6. Where do you see your designs in five years’ time?
That’s a really tough one because five years seems like such a long time. I really enjoyed working on full collections of designs in the past, like I did with Boys’ Knits and Head to Toe: Kids’ Knit Accessories, and would love to put more books together if the opportunity arises. Similarly, I love working with yarn companies on developing designs that are made with specific yarns in mind and hope to do more of this; I find work on collections very satisfying as you can cover specific techniques in a lot of depth or concentrate on building the knitters’ skill sets.
7. How would you describe your design aesthetic? Do you feel your portfolio so far is a full reflection of your design personality, or are there aspects you still want to explore?

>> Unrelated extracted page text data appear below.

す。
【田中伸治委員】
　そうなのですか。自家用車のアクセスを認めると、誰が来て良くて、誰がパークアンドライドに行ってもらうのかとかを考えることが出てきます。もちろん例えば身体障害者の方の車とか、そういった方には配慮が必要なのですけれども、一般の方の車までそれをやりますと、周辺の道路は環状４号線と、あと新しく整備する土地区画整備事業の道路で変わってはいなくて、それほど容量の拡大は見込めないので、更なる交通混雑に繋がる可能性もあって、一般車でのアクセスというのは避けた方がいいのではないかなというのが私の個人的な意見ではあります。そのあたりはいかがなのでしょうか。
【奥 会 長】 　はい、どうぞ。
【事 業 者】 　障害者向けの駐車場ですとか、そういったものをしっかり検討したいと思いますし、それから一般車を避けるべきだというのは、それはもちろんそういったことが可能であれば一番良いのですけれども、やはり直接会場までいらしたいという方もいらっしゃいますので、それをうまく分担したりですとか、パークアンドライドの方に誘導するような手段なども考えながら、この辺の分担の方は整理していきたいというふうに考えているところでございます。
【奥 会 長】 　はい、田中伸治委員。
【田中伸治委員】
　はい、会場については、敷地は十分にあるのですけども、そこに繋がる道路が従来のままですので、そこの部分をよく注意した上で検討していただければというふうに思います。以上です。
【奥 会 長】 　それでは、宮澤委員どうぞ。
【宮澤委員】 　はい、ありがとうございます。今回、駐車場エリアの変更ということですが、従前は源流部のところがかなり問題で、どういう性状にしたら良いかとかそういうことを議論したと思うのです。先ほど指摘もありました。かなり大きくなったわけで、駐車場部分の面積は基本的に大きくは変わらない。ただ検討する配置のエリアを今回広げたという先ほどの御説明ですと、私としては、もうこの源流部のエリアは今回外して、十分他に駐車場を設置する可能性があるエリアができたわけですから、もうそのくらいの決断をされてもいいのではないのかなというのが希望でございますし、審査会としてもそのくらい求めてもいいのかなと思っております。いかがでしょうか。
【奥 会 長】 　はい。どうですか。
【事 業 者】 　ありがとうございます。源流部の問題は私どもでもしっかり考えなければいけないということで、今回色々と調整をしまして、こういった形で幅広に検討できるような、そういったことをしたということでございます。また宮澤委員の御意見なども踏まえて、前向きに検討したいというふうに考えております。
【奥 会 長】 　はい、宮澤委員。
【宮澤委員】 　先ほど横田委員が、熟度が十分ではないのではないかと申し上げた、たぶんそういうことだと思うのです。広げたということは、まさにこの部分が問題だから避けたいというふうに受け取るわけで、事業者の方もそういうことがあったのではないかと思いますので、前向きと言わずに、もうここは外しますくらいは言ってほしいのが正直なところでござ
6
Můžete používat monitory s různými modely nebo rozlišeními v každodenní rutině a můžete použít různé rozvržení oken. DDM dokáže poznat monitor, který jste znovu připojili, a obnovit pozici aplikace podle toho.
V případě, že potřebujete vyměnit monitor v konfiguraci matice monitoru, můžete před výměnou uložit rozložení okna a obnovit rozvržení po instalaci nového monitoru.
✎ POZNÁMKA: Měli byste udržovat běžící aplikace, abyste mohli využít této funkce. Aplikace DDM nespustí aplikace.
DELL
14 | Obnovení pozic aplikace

Personally, I love mindless knitting laced with some interesting details now and then. Telly knitting. And the majority of my past designs reflected that, so you would have seen quite a few of them rely on expanses of intuitive stitch patterns. But at the same time they have some interesting details incorporated. If I am researching a particular technique I try to integrate that into a design I work on. I am inspired by those techniques and the ideas seem to bounce one of the other; shaping and stitch patterns that flow in and out of garment elements are the ones that get me excited most.
8. What GAL patterns have caught your eye? Are you making anything?
Where do I begin? There are so, so many amazing designers taking part this year that it’s really difficult to pick just one. I’ve been doing a Top Ten picks to highlight my favourites on my blog this year for this reason. (Oops! Yes she has, and I've been enjoying those posts – brain fail. –R) I do, however, adore Emily Williams’ Trondra, and hope to make the time to knit it. The design is so well thought through, from its construction to the choice of the stitch patterns, to the way it’s all been put together.
9. What’s your favourite of your own designs? And which one do you think is the most underappreciated?
The favourite ones change continually, usually it is whatever I’m working on right now. The underappreciated? Maybe Prim Cardigan. (I love that one! – R) I remember absolutely loving the idea of designing a garment for a handpainted yarn that showcases variegation, with the slipped stitches highlighting its shaping and again lifting that variegation across the purled ground. I think its purled ground was the reason for it not being very popular because the knitters are being put off by the reversed stocking stitch, although in truth, with a stocking stitch cardigan there’s just as much purling as there’s knitting.
10. What haven’t you done yet (in craft, in business or in life) that you really, really want to?
It’d be amazing to move to the countryside and live in a little cottage with some sheep in the back yard. Gosh, I don’t know. Travel more. In business, I’d love to publish more niche books exploring interesting techniques and maybe writing with a specific skill set in mind.